───── Wyodrębnione informacje

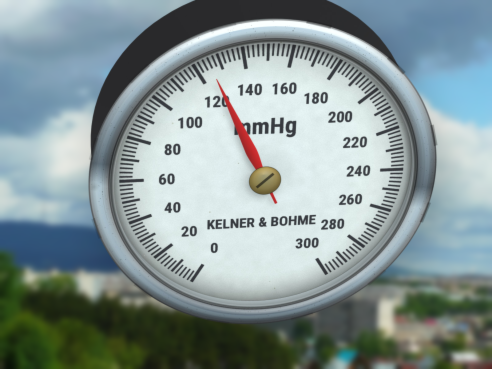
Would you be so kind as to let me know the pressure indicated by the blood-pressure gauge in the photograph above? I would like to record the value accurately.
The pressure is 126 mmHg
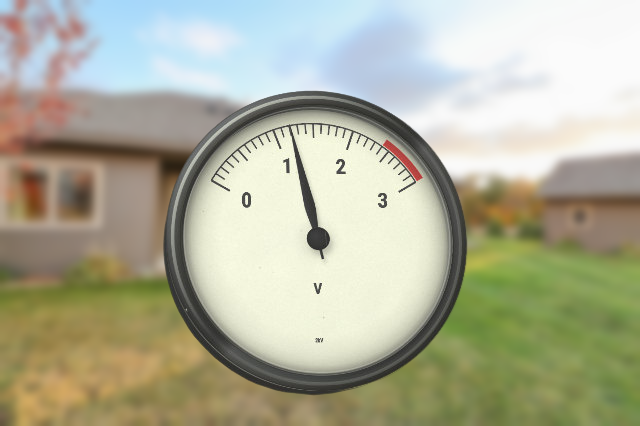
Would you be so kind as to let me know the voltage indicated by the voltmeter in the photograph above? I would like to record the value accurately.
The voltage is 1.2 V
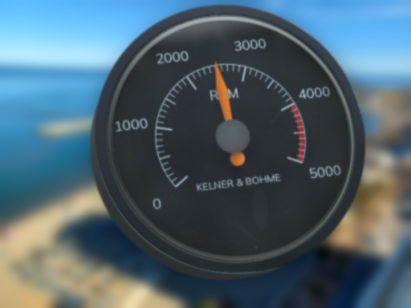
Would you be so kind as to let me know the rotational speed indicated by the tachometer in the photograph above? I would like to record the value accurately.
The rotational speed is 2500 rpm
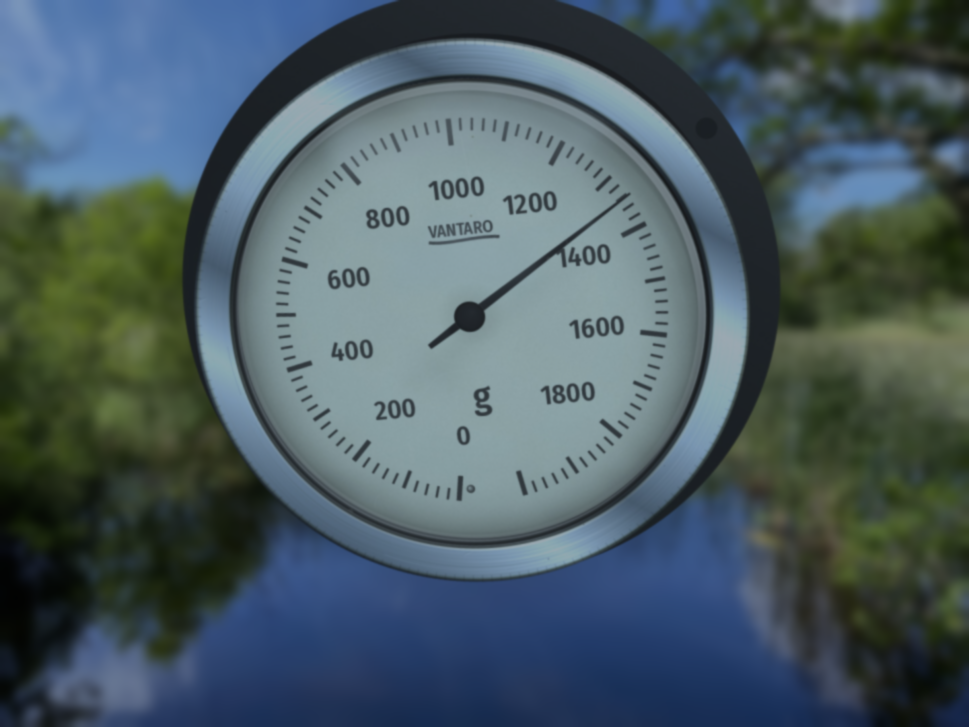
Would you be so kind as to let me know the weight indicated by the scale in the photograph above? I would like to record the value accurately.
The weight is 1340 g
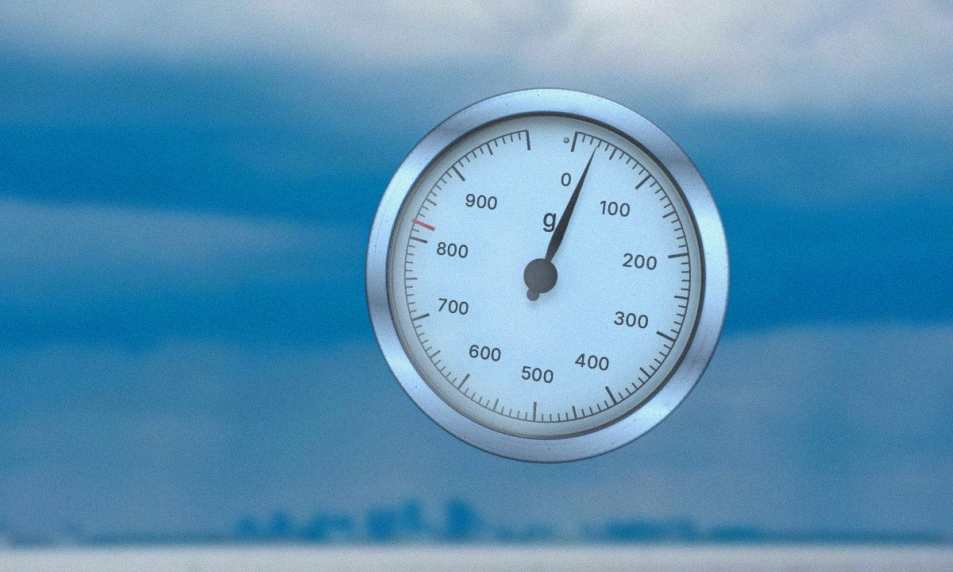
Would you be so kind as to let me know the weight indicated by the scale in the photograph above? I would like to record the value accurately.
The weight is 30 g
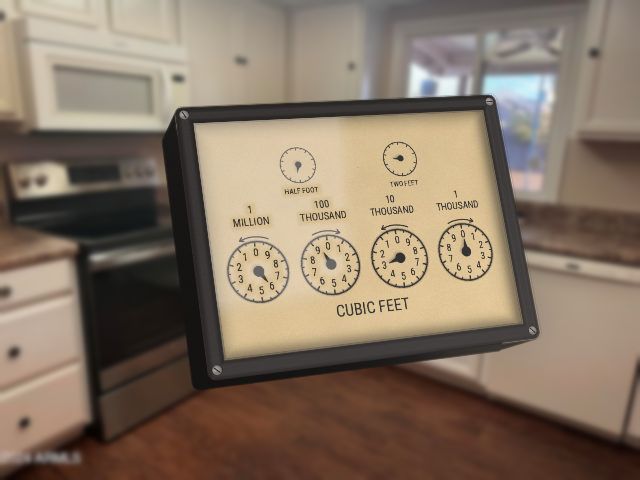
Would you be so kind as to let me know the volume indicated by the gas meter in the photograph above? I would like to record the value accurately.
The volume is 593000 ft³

──────────

Polecenie →
Zapisz wszystkie wiersze powyższych rekordów jako tabelę Markdown z kolumnami „Nr” (numer wiersza) i „Wiersz” (treść wiersza), z pominięciem pustych wierszy. Obrazy wyklucz z odpowiedzi.

Rozwiązanie zadania →
| Nr | Wiersz |
|---|---|
| 1 | Would you be so kind as to let me know the pressure indicated by the blood-pressure gauge in the photograph above? I would like to record the value accurately. |
| 2 | The pressure is 126 mmHg |
| 3 | Would you be so kind as to let me know the voltage indicated by the voltmeter in the photograph above? I would like to record the value accurately. |
| 4 | The voltage is 1.2 V |
| 5 | Would you be so kind as to let me know the rotational speed indicated by the tachometer in the photograph above? I would like to record the value accurately. |
| 6 | The rotational speed is 2500 rpm |
| 7 | Would you be so kind as to let me know the weight indicated by the scale in the photograph above? I would like to record the value accurately. |
| 8 | The weight is 1340 g |
| 9 | Would you be so kind as to let me know the weight indicated by the scale in the photograph above? I would like to record the value accurately. |
| 10 | The weight is 30 g |
| 11 | Would you be so kind as to let me know the volume indicated by the gas meter in the photograph above? I would like to record the value accurately. |
| 12 | The volume is 593000 ft³ |